Reunira-se o conselho inteiro. In universo concílio, diz Marcos. Deste modo se
dava a primeira satisfação às garantias judiciais. Com o raiar do dias se
observava a condição da publicidade. Com a deliberação da assembléia judicial,
o requisito da competência. Era essa a ocasião jurídica. Esses eram os juízes
legais. Mas juízes, que tinham comprado testemunhas contra o réu, não podiam
representar senão uma infame hipocrisia de justiça. Estavam mancomunados, para
condenar, deixando ao mundo o exemplo, tantas vezes depois imitado até hoje,
desses tribunais, que se conchavam de véspera nas trevas, para simular mais
tarde, na assentada pública, a figura oficial do julgamento”.

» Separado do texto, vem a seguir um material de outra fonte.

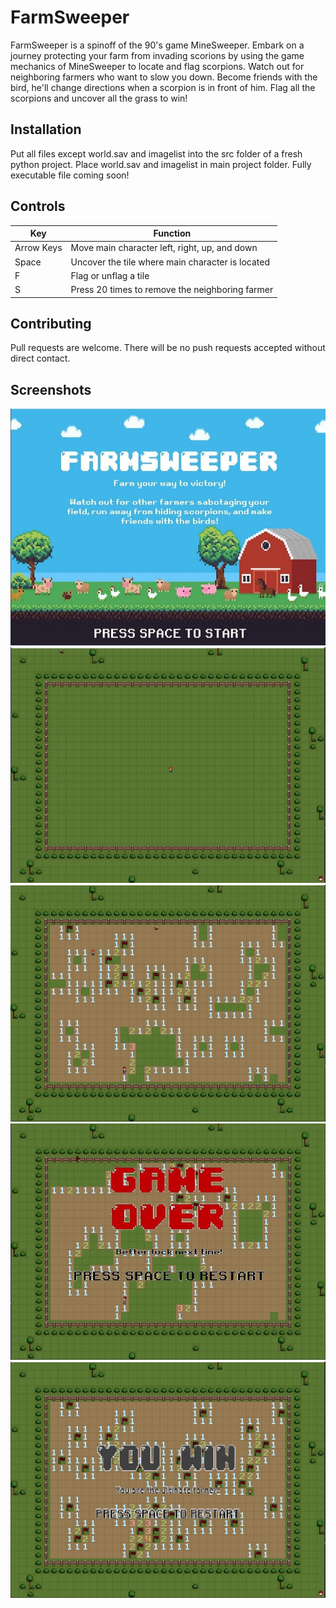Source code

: # FarmSweeper

FarmSweeper is a spinoff of the 90's game MineSweeper. Embark on a journey protecting your farm from invading scorions by using the game mechanics of MineSweeper
to locate and flag scorpions. Watch out for neighboring farmers who want to slow you down. Become friends with the bird, 
he'll change directions when a scorpion is in front of him. Flag all the scorpions and uncover all the grass to win!

## Installation

Put all files except world.sav and imagelist into the src folder of a fresh python project. Place world.sav and imagelist in main project folder.
Fully executable file coming soon!


## Controls
Key | Function
------------ | -------------
Arrow Keys | Move main character left, right, up, and down
Space | Uncover the tile where main character is located
F | Flag or unflag a tile
S | Press 20 times to remove the neighboring farmer


## Contributing
Pull requests are welcome. There will be no push requests accepted without direct contact.


## Screenshots
![Start Screen](https://raw.githubusercontent.com/justbru/FarmSweeper/master/src/images/FarmSweeperStartScreen.JPG)
![Beginning](https://raw.githubusercontent.com/justbru/FarmSweeper/master/src/images/FarmSweeper1.JPG)
![Gameplay](https://raw.githubusercontent.com/justbru/FarmSweeper/master/src/images/FarmSweeper2.JPG)
![Lose Game](https://raw.githubusercontent.com/justbru/FarmSweeper/master/src/images/FarmSweeperEnd.JPG)
![Win Game](https://raw.githubusercontent.com/justbru/FarmSweeper/master/src/images/FarmSweeperWin.JPG)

“O escravo de César (Pilatos),
apavorado, cedeu (a pressão dos acusadores), lavando as mãos em presença do
povo: ‘Sou inocente do sangue deste justo’. E entregou-o aos crucificadores. Eis
como procede a Justiça que se não compromete. A história premiou dignamente
esse modelo da suprema cobardia da Justiça. Foi justamente sobre a cabeça do
pusilânime que recaiu antes de tudo em perpétua infâmia o sangue do justo”.
“De Anás a Herodes o
julgamento de Cristo é o espelho de todas as deserções da Justiça, corrompida
pelas facções, pelos demagogos e pelos governos. A sua fraqueza, a sua
inocência, a sua perversão moral crucificaram o Salvador, e continuam a
crucificá-lo, ainda hoje, nos impérios e nas repúblicas, de cada vez que um
tribunal sofisma, tergiversa, recua, abdica”.
“De cada vez que há precisão
de sacrificar um amigo do Direito, um advogado de verdade, um protetor dos
indefesos, um apóstolo das ideias generosas, um confessor da lei, um educador
do povo, é esse, a ordem pública, o pretexto, que renasce, para exculpar as
transações dos juízes tíbios com os interesses do poder. Todos acreditam, como
Pôncio, salvar-se, lavando as mãos do sangue, que vão derramar, do atentado,
que vão cometer. Medo, venalidade, paixão partidária, respeito pessoal,
subserviência, espírito conservador, interpretação restritiva, razão de estado,
interesse supremo, como te chamas, prevaricação jurídica, não escaparás ao
ferrete de Pilatos! O bom ladrão salvou-se. Mas não há salvação para o juiz covarde”.
...ainda que houvesse um árbitro seria muito difícil absolver o réu inocente, eis que estava presente e infiltrado um corporativismo tão cruel somado a uma maquinação e conspiração ricas em hipocrisia e inveja. Um inocente não escapa nunca de um ardil dessa natureza. Deus seja louvado!!